*** Begin section ***

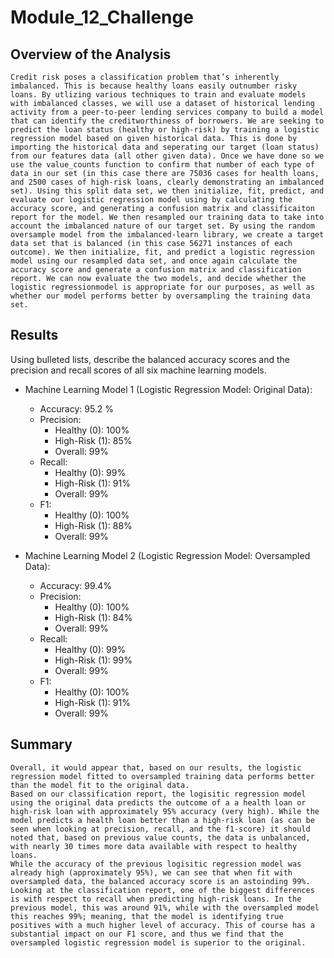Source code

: # Module_12_Challenge

## Overview of the Analysis

    Credit risk poses a classification problem that’s inherently imbalanced. This is because healthy loans easily outnumber risky loans. By utlizing various techniques to train and evaluate models with imbalanced classes, we will use a dataset of historical lending activity from a peer-to-peer lending services company to build a model that can identify the creditworthiness of borrowers. We are seeking to predict the loan status (healthy or high-risk) by training a logistic regression model based on given historical data. This is done by importing the historical data and seperating our target (loan status) from our features data (all other given data). Once we have done so we use the value_counts function to confirm that number of each type of data in our set (in this case there are 75036 cases for health loans, and 2500 cases of high-risk loans, clearly demonstrating an imbalanced set). Using this split data set, we then initialize, fit, predict, and evaluate our logistic regression model using by calculating the accuracy score, and generating a confusion matrix and classificaiton report for the model. We then resampled our training data to take into account the imbalanced nature of our target set. By using the random oversample model from the imbalanced-learn library, we create a target data set that is balanced (in this case 56271 instances of each outcome). We then initialize, fit, and predict a logistic regression model using our resampled data set, and once again calculate the accuracy score and generate a confusion matrix and classification report. We can now evaluate the two models, and decide whether the logistic regressionmodel is appropriate for our purposes, as well as whether our model performs better by oversampling the training data set. 

## Results

Using bulleted lists, describe the balanced accuracy scores and the precision and recall scores of all six machine learning models.

* Machine Learning Model 1 (Logistic Regression Model: Original Data):

  * Accuracy: 95.2 %
  * Precision:
      * Healthy (0): 100% 
      * High-Risk (1): 85%
      * Overall: 99%
  * Recall:
      * Healthy (0): 99%
      * High-Risk (1): 91%
      * Overall: 99%
  * F1:
      * Healthy (0): 100%
      * High-Risk (1): 88%
      * Overall: 99%
      
      
* Machine Learning Model 2 (Logistic Regression Model: Oversampled Data):

  * Accuracy: 99.4%
  * Precision:
      * Healthy (0): 100%
      * High-Risk (1): 84%
      * Overall: 99%
  * Recall:
      * Healthy (0): 99%
      * High-Risk (1): 99%
      * Overall: 99%
  * F1:
      * Healthy (0): 100%
      * High-Risk (1): 91%
      * Overall: 99%

## Summary

    Overall, it would appear that, based on our results, the logistic regression model fitted to oversampled training data performs better than the model fit to the original data. 
    Based on our classification report, the logisitic regression model using the original data predicts the outcome of a a health loan or high-risk loan with approximately 95% accuracy (very high). While the model predicts a health loan better than a high-risk loan (as can be seen when looking at precision, recall, and the f1-score) it should noted that, based on previous value counts, the data is unbalanced, with nearly 30 times more data available with respect to healthy loans.
    While the accuracy of the previous logisitic regression model was already high (approximately 95%), we can see that when fit with oversampled data, the balanced accuracy score is an astoinding 99%. Looking at the classification report, one of the biggest differences is with respect to recall when predicting high-risk loans. In the previous model, this was around 91%, while with the oversampled model this reaches 99%; meaning, that the model is identifying true positives with a much higher level of accuracy. This of course has a substantial impact on our F1 score, and thus we find that the oversampled logistic regression model is superior to the original.
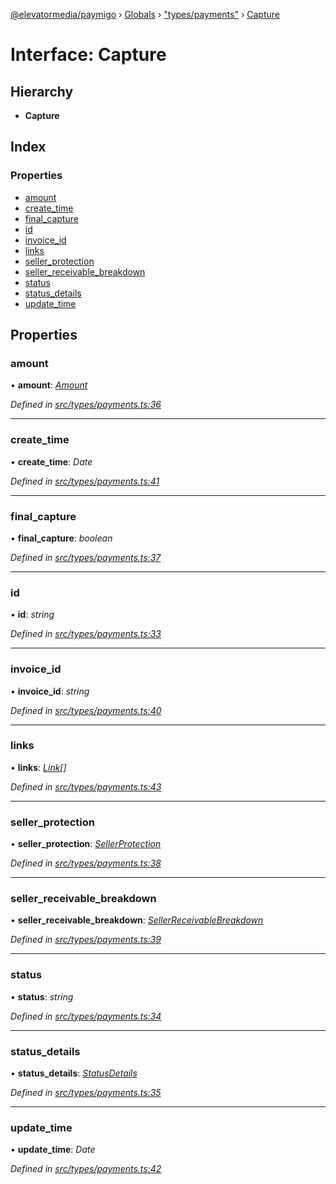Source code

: [@elevatormedia/paymigo](../README.md) › [Globals](../globals.md) › ["types/payments"](../modules/_types_payments_.md) › [Capture](_types_payments_.capture.md)

# Interface: Capture

## Hierarchy

-   **Capture**

## Index

### Properties

-   [amount](_types_payments_.capture.md#amount)
-   [create_time](_types_payments_.capture.md#create_time)
-   [final_capture](_types_payments_.capture.md#final_capture)
-   [id](_types_payments_.capture.md#id)
-   [invoice_id](_types_payments_.capture.md#invoice_id)
-   [links](_types_payments_.capture.md#links)
-   [seller_protection](_types_payments_.capture.md#seller_protection)
-   [seller_receivable_breakdown](_types_payments_.capture.md#seller_receivable_breakdown)
-   [status](_types_payments_.capture.md#status)
-   [status_details](_types_payments_.capture.md#status_details)
-   [update_time](_types_payments_.capture.md#update_time)

## Properties

### amount

• **amount**: _[Amount](_types_common_.amount.md)_

_Defined in [src/types/payments.ts:36](https://github.com/ELEVATORmedia/paymigo/blob/60b912d/src/types/payments.ts#L36)_

---

### create_time

• **create_time**: _Date_

_Defined in [src/types/payments.ts:41](https://github.com/ELEVATORmedia/paymigo/blob/60b912d/src/types/payments.ts#L41)_

---

### final_capture

• **final_capture**: _boolean_

_Defined in [src/types/payments.ts:37](https://github.com/ELEVATORmedia/paymigo/blob/60b912d/src/types/payments.ts#L37)_

---

### id

• **id**: _string_

_Defined in [src/types/payments.ts:33](https://github.com/ELEVATORmedia/paymigo/blob/60b912d/src/types/payments.ts#L33)_

---

### invoice_id

• **invoice_id**: _string_

_Defined in [src/types/payments.ts:40](https://github.com/ELEVATORmedia/paymigo/blob/60b912d/src/types/payments.ts#L40)_

---

### links

• **links**: _[Link](_types_common_.link.md)[]_

_Defined in [src/types/payments.ts:43](https://github.com/ELEVATORmedia/paymigo/blob/60b912d/src/types/payments.ts#L43)_

---

### seller_protection

• **seller_protection**: _[SellerProtection](_types_payments_.sellerprotection.md)_

_Defined in [src/types/payments.ts:38](https://github.com/ELEVATORmedia/paymigo/blob/60b912d/src/types/payments.ts#L38)_

---

### seller_receivable_breakdown

• **seller_receivable_breakdown**: _[SellerReceivableBreakdown](_types_payments_.sellerreceivablebreakdown.md)_

_Defined in [src/types/payments.ts:39](https://github.com/ELEVATORmedia/paymigo/blob/60b912d/src/types/payments.ts#L39)_

---

### status

• **status**: _string_

_Defined in [src/types/payments.ts:34](https://github.com/ELEVATORmedia/paymigo/blob/60b912d/src/types/payments.ts#L34)_

---

### status_details

• **status_details**: _[StatusDetails](_types_payments_.statusdetails.md)_

_Defined in [src/types/payments.ts:35](https://github.com/ELEVATORmedia/paymigo/blob/60b912d/src/types/payments.ts#L35)_

---

### update_time

• **update_time**: _Date_

_Defined in [src/types/payments.ts:42](https://github.com/ELEVATORmedia/paymigo/blob/60b912d/src/types/payments.ts#L42)_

*** End section ***

Reproduce every one of the records above word for word, leaving out the pictures.

◆ Solution to the exercise
Source code

: # Module_12_Challenge

## Overview of the Analysis

    Credit risk poses a classification problem that’s inherently imbalanced. This is because healthy loans easily outnumber risky loans. By utlizing various techniques to train and evaluate models with imbalanced classes, we will use a dataset of historical lending activity from a peer-to-peer lending services company to build a model that can identify the creditworthiness of borrowers. We are seeking to predict the loan status (healthy or high-risk) by training a logistic regression model based on given historical data. This is done by importing the historical data and seperating our target (loan status) from our features data (all other given data). Once we have done so we use the value_counts function to confirm that number of each type of data in our set (in this case there are 75036 cases for health loans, and 2500 cases of high-risk loans, clearly demonstrating an imbalanced set). Using this split data set, we then initialize, fit, predict, and evaluate our logistic regression model using by calculating the accuracy score, and generating a confusion matrix and classificaiton report for the model. We then resampled our training data to take into account the imbalanced nature of our target set. By using the random oversample model from the imbalanced-learn library, we create a target data set that is balanced (in this case 56271 instances of each outcome). We then initialize, fit, and predict a logistic regression model using our resampled data set, and once again calculate the accuracy score and generate a confusion matrix and classification report. We can now evaluate the two models, and decide whether the logistic regressionmodel is appropriate for our purposes, as well as whether our model performs better by oversampling the training data set. 

## Results

Using bulleted lists, describe the balanced accuracy scores and the precision and recall scores of all six machine learning models.

* Machine Learning Model 1 (Logistic Regression Model: Original Data):

  * Accuracy: 95.2 %
  * Precision:
      * Healthy (0): 100% 
      * High-Risk (1): 85%
      * Overall: 99%
  * Recall:
      * Healthy (0): 99%
      * High-Risk (1): 91%
      * Overall: 99%
  * F1:
      * Healthy (0): 100%
      * High-Risk (1): 88%
      * Overall: 99%
      
      
* Machine Learning Model 2 (Logistic Regression Model: Oversampled Data):

  * Accuracy: 99.4%
  * Precision:
      * Healthy (0): 100%
      * High-Risk (1): 84%
      * Overall: 99%
  * Recall:
      * Healthy (0): 99%
      * High-Risk (1): 99%
      * Overall: 99%
  * F1:
      * Healthy (0): 100%
      * High-Risk (1): 91%
      * Overall: 99%

## Summary

    Overall, it would appear that, based on our results, the logistic regression model fitted to oversampled training data performs better than the model fit to the original data. 
    Based on our classification report, the logisitic regression model using the original data predicts the outcome of a a health loan or high-risk loan with approximately 95% accuracy (very high). While the model predicts a health loan better than a high-risk loan (as can be seen when looking at precision, recall, and the f1-score) it should noted that, based on previous value counts, the data is unbalanced, with nearly 30 times more data available with respect to healthy loans.
    While the accuracy of the previous logisitic regression model was already high (approximately 95%), we can see that when fit with oversampled data, the balanced accuracy score is an astoinding 99%. Looking at the classification report, one of the biggest differences is with respect to recall when predicting high-risk loans. In the previous model, this was around 91%, while with the oversampled model this reaches 99%; meaning, that the model is identifying true positives with a much higher level of accuracy. This of course has a substantial impact on our F1 score, and thus we find that the oversampled logistic regression model is superior to the original.
Source code

: [@elevatormedia/paymigo](../README.md) › [Globals](../globals.md) › ["types/payments"](../modules/_types_payments_.md) › [Capture](_types_payments_.capture.md)

# Interface: Capture

## Hierarchy

-   **Capture**

## Index

### Properties

-   [amount](_types_payments_.capture.md#amount)
-   [create_time](_types_payments_.capture.md#create_time)
-   [final_capture](_types_payments_.capture.md#final_capture)
-   [id](_types_payments_.capture.md#id)
-   [invoice_id](_types_payments_.capture.md#invoice_id)
-   [links](_types_payments_.capture.md#links)
-   [seller_protection](_types_payments_.capture.md#seller_protection)
-   [seller_receivable_breakdown](_types_payments_.capture.md#seller_receivable_breakdown)
-   [status](_types_payments_.capture.md#status)
-   [status_details](_types_payments_.capture.md#status_details)
-   [update_time](_types_payments_.capture.md#update_time)

## Properties

### amount

• **amount**: _[Amount](_types_common_.amount.md)_

_Defined in [src/types/payments.ts:36](https://github.com/ELEVATORmedia/paymigo/blob/60b912d/src/types/payments.ts#L36)_

---

### create_time

• **create_time**: _Date_

_Defined in [src/types/payments.ts:41](https://github.com/ELEVATORmedia/paymigo/blob/60b912d/src/types/payments.ts#L41)_

---

### final_capture

• **final_capture**: _boolean_

_Defined in [src/types/payments.ts:37](https://github.com/ELEVATORmedia/paymigo/blob/60b912d/src/types/payments.ts#L37)_

---

### id

• **id**: _string_

_Defined in [src/types/payments.ts:33](https://github.com/ELEVATORmedia/paymigo/blob/60b912d/src/types/payments.ts#L33)_

---

### invoice_id

• **invoice_id**: _string_

_Defined in [src/types/payments.ts:40](https://github.com/ELEVATORmedia/paymigo/blob/60b912d/src/types/payments.ts#L40)_

---

### links

• **links**: _[Link](_types_common_.link.md)[]_

_Defined in [src/types/payments.ts:43](https://github.com/ELEVATORmedia/paymigo/blob/60b912d/src/types/payments.ts#L43)_

---

### seller_protection

• **seller_protection**: _[SellerProtection](_types_payments_.sellerprotection.md)_

_Defined in [src/types/payments.ts:38](https://github.com/ELEVATORmedia/paymigo/blob/60b912d/src/types/payments.ts#L38)_

---

### seller_receivable_breakdown

• **seller_receivable_breakdown**: _[SellerReceivableBreakdown](_types_payments_.sellerreceivablebreakdown.md)_

_Defined in [src/types/payments.ts:39](https://github.com/ELEVATORmedia/paymigo/blob/60b912d/src/types/payments.ts#L39)_

---

### status

• **status**: _string_

_Defined in [src/types/payments.ts:34](https://github.com/ELEVATORmedia/paymigo/blob/60b912d/src/types/payments.ts#L34)_

---

### status_details

• **status_details**: _[StatusDetails](_types_payments_.statusdetails.md)_

_Defined in [src/types/payments.ts:35](https://github.com/ELEVATORmedia/paymigo/blob/60b912d/src/types/payments.ts#L35)_

---

### update_time

• **update_time**: _Date_

_Defined in [src/types/payments.ts:42](https://github.com/ELEVATORmedia/paymigo/blob/60b912d/src/types/payments.ts#L42)_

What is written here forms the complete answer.